[Opening Information given section]

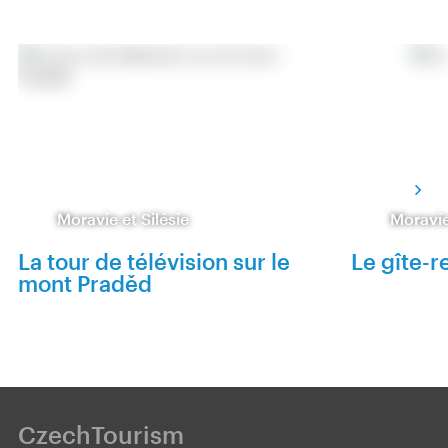
Moravie et Silésie
Moravie
La tour de télévision sur le
Le gîte-r
mont Praděd
CzechTourism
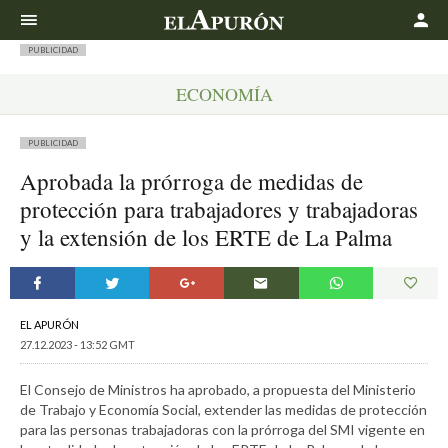
Buscar
PUBLICIDAD
ECONOMÍA
PUBLICIDAD
Aprobada la prórroga de medidas de
protección para trabajadores y trabajadoras
y la extensión de los ERTE de La Palma
EL APURÓN
27.12.2023 - 13:52 GMT
El Consejo de Ministros ha aprobado, a propuesta del Ministerio
de Trabajo y Economía Social, extender las medidas de protección
para las personas trabajadoras con la prórroga del SMI vigente en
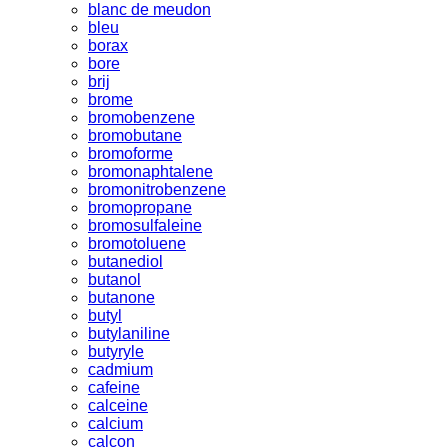
blanc de meudon
bleu
borax
bore
brij
brome
bromobenzene
bromobutane
bromoforme
bromonaphtalene
bromonitrobenzene
bromopropane
bromosulfaleine
bromotoluene
butanediol
butanol
butanone
butyl
butylaniline
butyryle
cadmium
cafeine
calceine
calcium
calcon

[Closing Information given section]

▸ **What you will do**: Search the records above for the word "medidas" and give the number of lines where it occurs, nothing else.

▸ **Worked solution**: 2